→ **Task goal**
Give back every record verbatim, but not the pictures.

[Rendered images with source text]
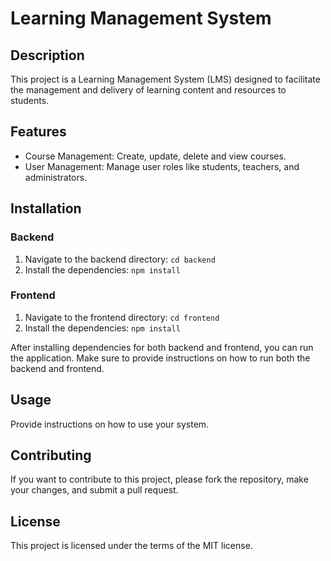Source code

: # Learning Management System

## Description

This project is a Learning Management System (LMS) designed to facilitate the management and delivery of learning content and resources to students. 

## Features

- Course Management: Create, update, delete and view courses.
- User Management: Manage user roles like students, teachers, and administrators.

## Installation

### Backend

1. Navigate to the backend directory: `cd backend`
2. Install the dependencies: `npm install` 

### Frontend

1. Navigate to the frontend directory: `cd frontend`
2. Install the dependencies: `npm install` 

After installing dependencies for both backend and frontend, you can run the application. Make sure to provide instructions on how to run both the backend and frontend.
## Usage

Provide instructions on how to use your system.

## Contributing

If you want to contribute to this project, please fork the repository, make your changes, and submit a pull request.

## License

This project is licensed under the terms of the MIT license.
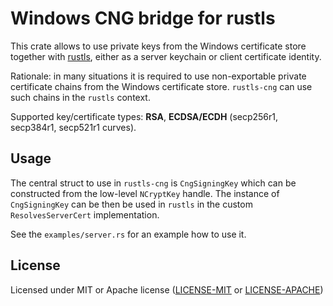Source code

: # Windows CNG bridge for rustls

This crate allows to use private keys from the Windows certificate store together
with [rustls](https://docs.rs/rustls/latest/rustls), either as a server keychain
or client certificate identity.

Rationale: in many situations it is required to use non-exportable private certificate chains
 from the Windows certificate store. `rustls-cng` can use such chains in the `rustls` context.

Supported key/certificate types: **RSA**, **ECDSA/ECDH** (secp256r1, secp384r1, secp521r1 curves).

## Usage

The central struct to use in `rustls-cng` is `CngSigningKey` which can be constructed
 from the low-level `NCryptKey` handle. The instance of `CngSigningKey` can be then be
 used in `rustls` in the custom `ResolvesServerCert` implementation.

See the `examples/server.rs` for an example how to use it.

## License

Licensed under MIT or Apache license ([LICENSE-MIT](https://opensource.org/licenses/MIT) or [LICENSE-APACHE](https://opensource.org/licenses/Apache-2.0))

→ **Reply to the task**
Source code

: # Learning Management System

## Description

This project is a Learning Management System (LMS) designed to facilitate the management and delivery of learning content and resources to students. 

## Features

- Course Management: Create, update, delete and view courses.
- User Management: Manage user roles like students, teachers, and administrators.

## Installation

### Backend

1. Navigate to the backend directory: `cd backend`
2. Install the dependencies: `npm install` 

### Frontend

1. Navigate to the frontend directory: `cd frontend`
2. Install the dependencies: `npm install` 

After installing dependencies for both backend and frontend, you can run the application. Make sure to provide instructions on how to run both the backend and frontend.
## Usage

Provide instructions on how to use your system.

## Contributing

If you want to contribute to this project, please fork the repository, make your changes, and submit a pull request.

## License

This project is licensed under the terms of the MIT license.
Source code

: # Windows CNG bridge for rustls

This crate allows to use private keys from the Windows certificate store together
with [rustls](https://docs.rs/rustls/latest/rustls), either as a server keychain
or client certificate identity.

Rationale: in many situations it is required to use non-exportable private certificate chains
 from the Windows certificate store. `rustls-cng` can use such chains in the `rustls` context.

Supported key/certificate types: **RSA**, **ECDSA/ECDH** (secp256r1, secp384r1, secp521r1 curves).

## Usage

The central struct to use in `rustls-cng` is `CngSigningKey` which can be constructed
 from the low-level `NCryptKey` handle. The instance of `CngSigningKey` can be then be
 used in `rustls` in the custom `ResolvesServerCert` implementation.

See the `examples/server.rs` for an example how to use it.

## License

Licensed under MIT or Apache license ([LICENSE-MIT](https://opensource.org/licenses/MIT) or [LICENSE-APACHE](https://opensource.org/licenses/Apache-2.0))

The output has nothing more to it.